---- Passage cité

Le fils du drapier d’Assise eut un autre maître bienfaisant, la Nature, qu’il aima jusqu’à la mort d’un amour invariable. Les gens qui savaient la regarder n’étaient pas aussi rares que le feraient supposer les mosaïques et les sculptures de l’époque. On raconte que Joachim de Flore, l’un des précurseurs de saint François, s’interrompit un jour de prêcher en voyant le temps s’éclairer subitement, et sortit de l’église avec ses auditeurs pour leur faire admirer la campagne mouillée et ensoleillée. Cet exemple, et quelques autres du même genre, n’empêchent pourtant point que saint François ait été unique dans tout le moyen âge par un sentiment de la nature dont l’intensité n’a jamais été surpassée. Il y entrait un mélange d’admiration pour « tout ce qui était beau à voir[1], » et de tendresse pour la vie universelle qui enfante également le brin d’herbe et l’humanité. Il restait en contemplation devant une fleur, devant les souples ondulations d’une vigne grimpée dans un arbre, à la mode italienne, devant un insecte ou un oiseau, et il ne les regardait pas avec le plaisir égoïste du dilettante ; il s’intéressait à ce que la plante eût son soleil, l’oiseau son nid, à ce que la plus humble des manifestations de la force créatrice eût la part de bonheur inconscient à laquelle elle peut aspirer.

--------
---- Données

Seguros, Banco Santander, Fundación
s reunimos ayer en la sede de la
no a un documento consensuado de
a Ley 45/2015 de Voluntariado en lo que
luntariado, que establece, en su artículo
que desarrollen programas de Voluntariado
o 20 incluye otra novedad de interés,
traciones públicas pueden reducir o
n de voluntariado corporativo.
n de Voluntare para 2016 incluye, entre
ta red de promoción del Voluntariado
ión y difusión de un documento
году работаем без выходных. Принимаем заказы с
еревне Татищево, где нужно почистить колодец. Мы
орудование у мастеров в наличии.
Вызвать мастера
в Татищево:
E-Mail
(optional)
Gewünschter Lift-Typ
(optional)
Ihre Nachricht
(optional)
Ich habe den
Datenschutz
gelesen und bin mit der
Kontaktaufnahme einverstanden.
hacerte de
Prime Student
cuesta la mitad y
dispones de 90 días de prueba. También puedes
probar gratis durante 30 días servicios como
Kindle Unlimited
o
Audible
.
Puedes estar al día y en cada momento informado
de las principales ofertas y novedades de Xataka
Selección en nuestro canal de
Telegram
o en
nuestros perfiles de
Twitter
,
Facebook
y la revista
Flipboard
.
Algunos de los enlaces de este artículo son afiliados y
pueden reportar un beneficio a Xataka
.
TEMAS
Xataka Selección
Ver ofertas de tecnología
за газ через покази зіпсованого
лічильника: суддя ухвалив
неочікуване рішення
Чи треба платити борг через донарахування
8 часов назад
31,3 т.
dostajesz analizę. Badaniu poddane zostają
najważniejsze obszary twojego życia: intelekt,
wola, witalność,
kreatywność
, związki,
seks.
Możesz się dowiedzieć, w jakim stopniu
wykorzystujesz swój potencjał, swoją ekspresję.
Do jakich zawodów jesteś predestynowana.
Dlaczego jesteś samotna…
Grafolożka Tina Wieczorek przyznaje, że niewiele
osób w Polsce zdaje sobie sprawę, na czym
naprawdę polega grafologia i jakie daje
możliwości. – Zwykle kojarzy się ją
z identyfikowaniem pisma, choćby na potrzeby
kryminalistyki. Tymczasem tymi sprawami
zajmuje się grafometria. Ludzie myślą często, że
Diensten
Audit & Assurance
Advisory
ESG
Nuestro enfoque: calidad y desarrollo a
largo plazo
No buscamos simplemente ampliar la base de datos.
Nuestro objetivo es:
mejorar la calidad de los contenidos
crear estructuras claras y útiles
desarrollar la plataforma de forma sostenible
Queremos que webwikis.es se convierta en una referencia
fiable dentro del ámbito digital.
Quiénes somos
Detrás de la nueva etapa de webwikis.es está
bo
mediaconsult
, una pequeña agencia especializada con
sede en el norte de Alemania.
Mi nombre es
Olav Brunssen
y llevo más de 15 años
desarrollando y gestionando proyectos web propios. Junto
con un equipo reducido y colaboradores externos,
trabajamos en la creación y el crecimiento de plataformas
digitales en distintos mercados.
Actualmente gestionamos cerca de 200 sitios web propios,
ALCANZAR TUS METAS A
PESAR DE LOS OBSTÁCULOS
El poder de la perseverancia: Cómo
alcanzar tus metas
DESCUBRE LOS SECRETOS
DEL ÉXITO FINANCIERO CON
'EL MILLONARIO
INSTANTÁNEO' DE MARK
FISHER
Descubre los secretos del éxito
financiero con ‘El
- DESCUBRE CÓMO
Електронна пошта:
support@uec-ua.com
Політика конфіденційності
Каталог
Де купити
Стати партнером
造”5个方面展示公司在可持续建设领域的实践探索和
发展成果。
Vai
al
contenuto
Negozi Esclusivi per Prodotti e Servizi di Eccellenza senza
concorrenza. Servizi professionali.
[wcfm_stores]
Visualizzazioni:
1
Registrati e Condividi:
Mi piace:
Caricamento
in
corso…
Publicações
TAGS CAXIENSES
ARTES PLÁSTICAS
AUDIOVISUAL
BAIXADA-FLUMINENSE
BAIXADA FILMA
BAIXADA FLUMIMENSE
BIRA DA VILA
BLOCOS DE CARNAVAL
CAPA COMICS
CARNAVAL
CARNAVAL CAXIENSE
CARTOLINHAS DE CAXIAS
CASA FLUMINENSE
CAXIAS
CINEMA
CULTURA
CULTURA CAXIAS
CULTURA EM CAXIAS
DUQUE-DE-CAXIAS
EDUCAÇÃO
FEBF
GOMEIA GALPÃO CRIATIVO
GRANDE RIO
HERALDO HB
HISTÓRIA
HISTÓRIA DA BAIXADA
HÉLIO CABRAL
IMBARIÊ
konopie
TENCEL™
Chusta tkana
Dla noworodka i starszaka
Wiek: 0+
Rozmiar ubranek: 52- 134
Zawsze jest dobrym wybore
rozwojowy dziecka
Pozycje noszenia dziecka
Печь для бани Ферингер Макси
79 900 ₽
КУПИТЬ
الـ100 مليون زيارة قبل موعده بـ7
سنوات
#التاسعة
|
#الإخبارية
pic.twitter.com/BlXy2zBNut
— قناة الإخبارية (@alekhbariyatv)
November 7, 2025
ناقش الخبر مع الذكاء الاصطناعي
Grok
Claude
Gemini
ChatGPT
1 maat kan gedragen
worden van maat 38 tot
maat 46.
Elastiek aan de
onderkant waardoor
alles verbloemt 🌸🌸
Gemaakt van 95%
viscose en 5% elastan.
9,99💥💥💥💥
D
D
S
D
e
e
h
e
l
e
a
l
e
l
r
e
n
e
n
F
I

--------

Consigne => Poursuivez le passage sur saint François et la nature en reprenant juste après sa dernière phrase.

Réponse =>
Le sort l’avait fait naître dans un pays qui, par une rare rencontre, est tout ensemble grandiose et riant. Il passa sa jeunesse à boire par les yeux l’Ombrie et sa divine lumière, les lignes exquises de ses puissantes montagnes, la sauvagerie mêlée de douceur qui lui donne une physionomie inoubliable. Promeneur acharné, il courait les pics et les vallées, les champs cultivés et les bois déserts, s’absorbant dans l’admiration devant un humble ruisseau comme devant un site imposant. Rentré dans Assise, il y plongeait de toutes parts sur de vastes horizons. La ville est suspendue, en plein midi éblouissant, au flanc du mont Subasio. A ses pieds, une large vallée où le Chioggio coule parmi les oliviers. En face, une montagne robuste et sombre, aux verts vigoureux. A droite et à gauche, la vallée fuit entre des chaînes bleuâtres qui vont pâlissant, et deviennent peu à peu d’un azur si doux, que le regard ne peut s’en rassasier. Assise plane sur ces paysages merveilleux, et l’on y est sans cesse surpris, malgré la hauteur des maisons, par des éclairs de campagne. C’est à un tournant de rue, c’est par-dessus un mur de terrasse ou à travers des fenêtres ouvertes. Les Bernadone habitaient dans

  1. Celano.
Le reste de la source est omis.